Where in the data below does the word "console" appear? Copy each line that holds it.

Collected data
-*-*-

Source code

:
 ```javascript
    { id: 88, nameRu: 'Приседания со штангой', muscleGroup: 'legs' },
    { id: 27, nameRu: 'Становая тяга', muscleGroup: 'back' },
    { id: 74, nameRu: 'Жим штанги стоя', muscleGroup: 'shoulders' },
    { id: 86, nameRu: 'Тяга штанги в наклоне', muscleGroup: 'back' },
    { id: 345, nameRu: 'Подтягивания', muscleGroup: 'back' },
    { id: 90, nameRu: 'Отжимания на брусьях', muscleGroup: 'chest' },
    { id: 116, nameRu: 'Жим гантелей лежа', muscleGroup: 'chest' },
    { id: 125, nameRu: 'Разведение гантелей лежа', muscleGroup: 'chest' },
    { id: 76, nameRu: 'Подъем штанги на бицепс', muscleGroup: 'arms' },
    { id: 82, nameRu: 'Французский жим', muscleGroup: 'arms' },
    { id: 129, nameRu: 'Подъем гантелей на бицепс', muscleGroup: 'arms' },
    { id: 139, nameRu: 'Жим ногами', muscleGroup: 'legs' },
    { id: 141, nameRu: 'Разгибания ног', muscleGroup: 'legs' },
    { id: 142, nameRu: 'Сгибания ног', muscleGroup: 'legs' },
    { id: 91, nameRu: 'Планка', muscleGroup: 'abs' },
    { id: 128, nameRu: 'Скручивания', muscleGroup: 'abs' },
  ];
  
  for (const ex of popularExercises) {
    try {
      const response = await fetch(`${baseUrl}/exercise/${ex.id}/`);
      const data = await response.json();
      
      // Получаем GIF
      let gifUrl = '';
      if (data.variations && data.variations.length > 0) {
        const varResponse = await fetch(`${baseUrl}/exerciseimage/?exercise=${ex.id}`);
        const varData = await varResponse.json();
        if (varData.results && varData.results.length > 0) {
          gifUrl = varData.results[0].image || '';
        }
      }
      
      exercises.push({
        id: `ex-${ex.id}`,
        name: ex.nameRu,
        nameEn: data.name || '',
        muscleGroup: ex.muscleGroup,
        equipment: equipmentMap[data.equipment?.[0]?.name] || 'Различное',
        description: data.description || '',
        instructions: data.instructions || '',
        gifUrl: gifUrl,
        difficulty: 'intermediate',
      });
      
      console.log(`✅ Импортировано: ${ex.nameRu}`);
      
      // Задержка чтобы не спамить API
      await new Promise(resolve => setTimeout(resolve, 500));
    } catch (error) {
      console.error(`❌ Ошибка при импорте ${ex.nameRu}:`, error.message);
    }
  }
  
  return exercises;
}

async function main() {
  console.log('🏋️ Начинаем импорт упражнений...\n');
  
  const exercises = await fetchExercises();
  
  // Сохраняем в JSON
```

-*-*-

Exercise result ::
      console.log(`✅ Импортировано: ${ex.nameRu}`);
      console.error(`❌ Ошибка при импорте ${ex.nameRu}:`, error.message);
  console.log('🏋️ Начинаем импорт упражнений...\n');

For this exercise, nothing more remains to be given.